The problem
Omit the images and reproduce the rest of the entries exactly.

Input data
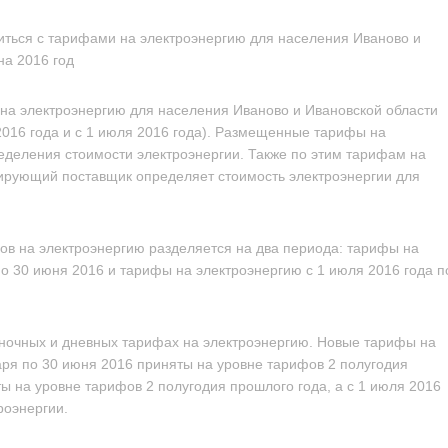
иться с тарифами на электроэнергию для населения Иваново и
на 2016 год
на электроэнергию для населения Иваново и Ивановской области
2016 года и с 1 июля 2016 года). Размещенные тарифы на
еделения стоимости электроэнергии. Также по этим тарифам на
ирующий поставщик определяет стоимость электроэнергии для
фов на электроэнергию разделяется на два периода: тарифы на
по 30 июня 2016 и тарифы на электроэнергию с 1 июля 2016 года п
ночных и дневных тарифах на электроэнергию. Новые тарифы на
аря по 30 июня 2016 приняты на уровне тарифов 2 полугодия
ты на уровне тарифов 2 полугодия прошлого года, а с 1 июля 2016
роэнергии.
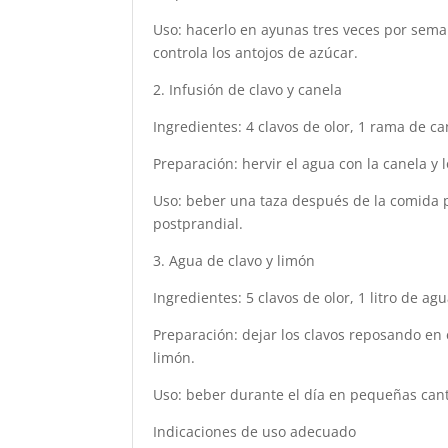
Uso: hacerlo en ayunas tres veces por seman
controla los antojos de azúcar.
2. Infusión de clavo y canela
Ingredientes: 4 clavos de olor, 1 rama de ca
Preparación: hervir el agua con la canela y 
Uso: beber una taza después de la comida pr
postprandial.
3. Agua de clavo y limón
Ingredientes: 5 clavos de olor, 1 litro de ag
Preparación: dejar los clavos reposando en e
limón.
Uso: beber durante el día en pequeñas canti
Indicaciones de uso adecuado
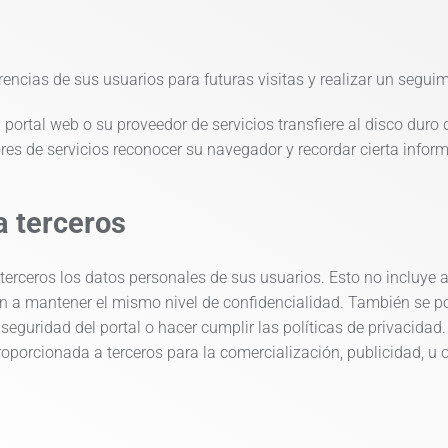
erencias de sus usuarios para futuras visitas y realizar un segui
portal web o su proveedor de servicios transfiere al disco duro
res de servicios reconocer su navegador y recordar cierta infor
a terceros
 terceros los datos personales de sus usuarios. Esto no incluye 
n a mantener el mismo nivel de confidencialidad. También se p
o seguridad del portal o hacer cumplir las políticas de privacid
roporcionada a terceros para la comercialización, publicidad, u 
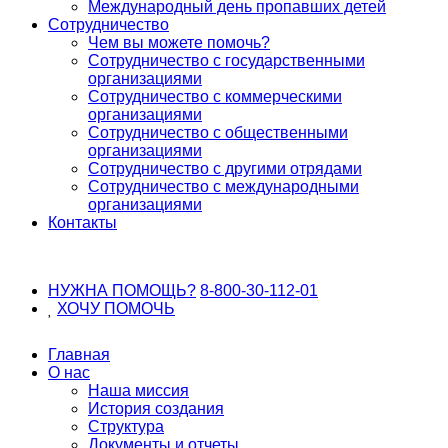
Международный день пропавших детей
Сотрудничество
Чем вы можете помочь?
Сотрудничество с государственными
организациями
Сотрудничество с коммерческими
организациями
Сотрудничество с общественными
организациями
Сотрудничество с другими отрядами
Сотрудничество с международными
организациями
Контакты
НУЖНА ПОМОЩЬ?
8-800-30-112-01
ХОЧУ
ПОМОЧЬ
Главная
О нас
Наша миссия
История создания
Структура
Документы и отчеты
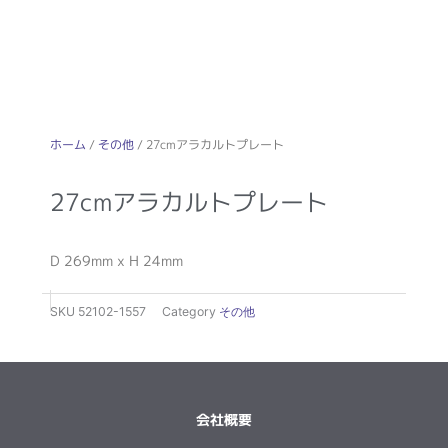
ホーム
/
その他
/ 27cmアラカルトプレート
27cmアラカルトプレート
D 269mm x H 24mm
SKU
52102-1557
Category
その他
会社概要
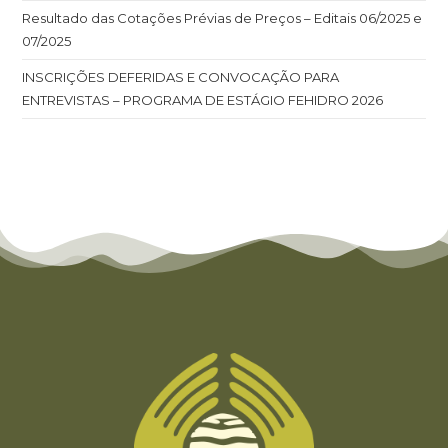
Resultado das Cotações Prévias de Preços – Editais 06/2025 e
07/2025
INSCRIÇÕES DEFERIDAS E CONVOCAÇÃO PARA
ENTREVISTAS – PROGRAMA DE ESTÁGIO FEHIDRO 2026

Response to the exercise
иться с тарифами на электроэнергию для населения Иваново и
на 2016 год
на электроэнергию для населения Иваново и Ивановской области
2016 года и с 1 июля 2016 года). Размещенные тарифы на
еделения стоимости электроэнергии. Также по этим тарифам на
ирующий поставщик определяет стоимость электроэнергии для
фов на электроэнергию разделяется на два периода: тарифы на
по 30 июня 2016 и тарифы на электроэнергию с 1 июля 2016 года п
ночных и дневных тарифах на электроэнергию. Новые тарифы на
аря по 30 июня 2016 приняты на уровне тарифов 2 полугодия
ты на уровне тарифов 2 полугодия прошлого года, а с 1 июля 2016
роэнергии.
Uso: hacerlo en ayunas tres veces por seman
controla los antojos de azúcar.
2. Infusión de clavo y canela
Ingredientes: 4 clavos de olor, 1 rama de ca
Preparación: hervir el agua con la canela y 
Uso: beber una taza después de la comida pr
postprandial.
3. Agua de clavo y limón
Ingredientes: 5 clavos de olor, 1 litro de ag
Preparación: dejar los clavos reposando en e
limón.
Uso: beber durante el día en pequeñas canti
Indicaciones de uso adecuado
erencias de sus usuarios para futuras visitas y realizar un segui
portal web o su proveedor de servicios transfiere al disco duro
res de servicios reconocer su navegador y recordar cierta infor
a terceros
 terceros los datos personales de sus usuarios. Esto no incluye 
n a mantener el mismo nivel de confidencialidad. También se p
o seguridad del portal o hacer cumplir las políticas de privacid
roporcionada a terceros para la comercialización, publicidad, u 
Международный день пропавших детей
Сотрудничество
Чем вы можете помочь?
Сотрудничество с государственными
организациями
Сотрудничество с коммерческими
организациями
Сотрудничество с общественными
организациями
Сотрудничество с другими отрядами
Сотрудничество с международными
организациями
Контакты
НУЖНА ПОМОЩЬ?
8-800-30-112-01
ХОЧУ
ПОМОЧЬ
Главная
О нас
Наша миссия
История создания
Структура
Документы и отчеты
ホーム
/
その他
/ 27cmアラカルトプレート
27cmアラカルトプレート
D 269mm x H 24mm
SKU
52102-1557
Category
その他
会社概要
Resultado das Cotações Prévias de Preços – Editais 06/2025 e
07/2025
INSCRIÇÕES DEFERIDAS E CONVOCAÇÃO PARA
ENTREVISTAS – PROGRAMA DE ESTÁGIO FEHIDRO 2026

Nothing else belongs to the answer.